SOURCE DOCUMENT.
<<<<
Before heading to South Sudan to continue his highly anticipated trip to Africa, the pontiff was in the Democratic Republic of Congo where he delivered a powerful speech, in a country where 40 million Catholics live.

Minerals And Violence: A Papal Condemnation Of African Exploitation, Circa 2023
Pierre Haski


PARIS — You may know the famous Joseph Stalin quote: “The Pope? How many divisions has he got?” Pope Francis still has no military divisions to his name, but he uses his voice, and he does so wisely — sometimes speaking up when no one else would dare.

In the Democratic Republic of Congo (the former Belgian Congo, a region plundered and martyred, before and after its independence in 1960), Francis has chosen to speak loudly. Congo is a country with 110 million inhabitants, immensely rich in minerals, but populated by poor people and victims of brutal wars.

That land is essential to the planetary ecosystem, and yet for too long, the world has not seen it for its true value.

The words of this 86-year-old pope, who now moves around in a wheelchair, deserve our attention. He undoubtedly said what a billion Africans are thinking: "Hands off the Democratic Republic of the Congo! Hands off Africa! Stop choking Africa: It is not a mine to be stripped or a terrain to be plundered!"
>>>>
WORK ORDER.
In the article about the pope's speech in Congo, why does the writer say the pope's words deserve attention? Answer in one to three sentences.

DATA EXCERPTS.
<<<<
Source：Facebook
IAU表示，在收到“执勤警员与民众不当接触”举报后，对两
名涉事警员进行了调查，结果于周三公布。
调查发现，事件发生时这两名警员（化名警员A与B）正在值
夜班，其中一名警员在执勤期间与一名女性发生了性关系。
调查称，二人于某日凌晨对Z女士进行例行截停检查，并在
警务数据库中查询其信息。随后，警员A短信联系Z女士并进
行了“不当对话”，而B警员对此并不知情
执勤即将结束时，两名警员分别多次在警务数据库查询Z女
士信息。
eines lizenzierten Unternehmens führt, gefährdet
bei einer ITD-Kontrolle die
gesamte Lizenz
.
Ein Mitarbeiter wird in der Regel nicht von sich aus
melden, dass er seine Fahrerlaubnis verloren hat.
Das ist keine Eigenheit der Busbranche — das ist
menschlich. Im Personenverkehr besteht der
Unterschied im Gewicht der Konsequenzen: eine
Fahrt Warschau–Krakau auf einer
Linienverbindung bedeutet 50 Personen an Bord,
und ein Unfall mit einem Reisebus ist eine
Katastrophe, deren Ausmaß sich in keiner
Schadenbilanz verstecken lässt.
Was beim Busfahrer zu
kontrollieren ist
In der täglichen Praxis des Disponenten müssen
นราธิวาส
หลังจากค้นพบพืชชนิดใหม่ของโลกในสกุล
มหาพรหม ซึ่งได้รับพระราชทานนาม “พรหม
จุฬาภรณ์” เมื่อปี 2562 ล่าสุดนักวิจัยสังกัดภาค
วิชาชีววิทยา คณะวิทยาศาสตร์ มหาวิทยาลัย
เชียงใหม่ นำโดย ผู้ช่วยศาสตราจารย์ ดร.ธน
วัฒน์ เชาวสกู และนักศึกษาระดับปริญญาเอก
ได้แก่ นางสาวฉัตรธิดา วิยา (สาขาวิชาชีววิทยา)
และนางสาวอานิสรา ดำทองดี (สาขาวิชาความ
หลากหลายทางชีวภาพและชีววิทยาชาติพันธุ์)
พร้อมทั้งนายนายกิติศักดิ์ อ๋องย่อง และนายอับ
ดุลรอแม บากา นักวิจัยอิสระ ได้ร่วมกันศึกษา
>>>>
ANSWER SPACE.
The writer says the pope's words deserve attention because he said what a billion Africans are thinking. In the writer's account, he called for people to keep their hands off Congo and Africa and said Africa is not a mine to be stripped or a terrain to be plundered.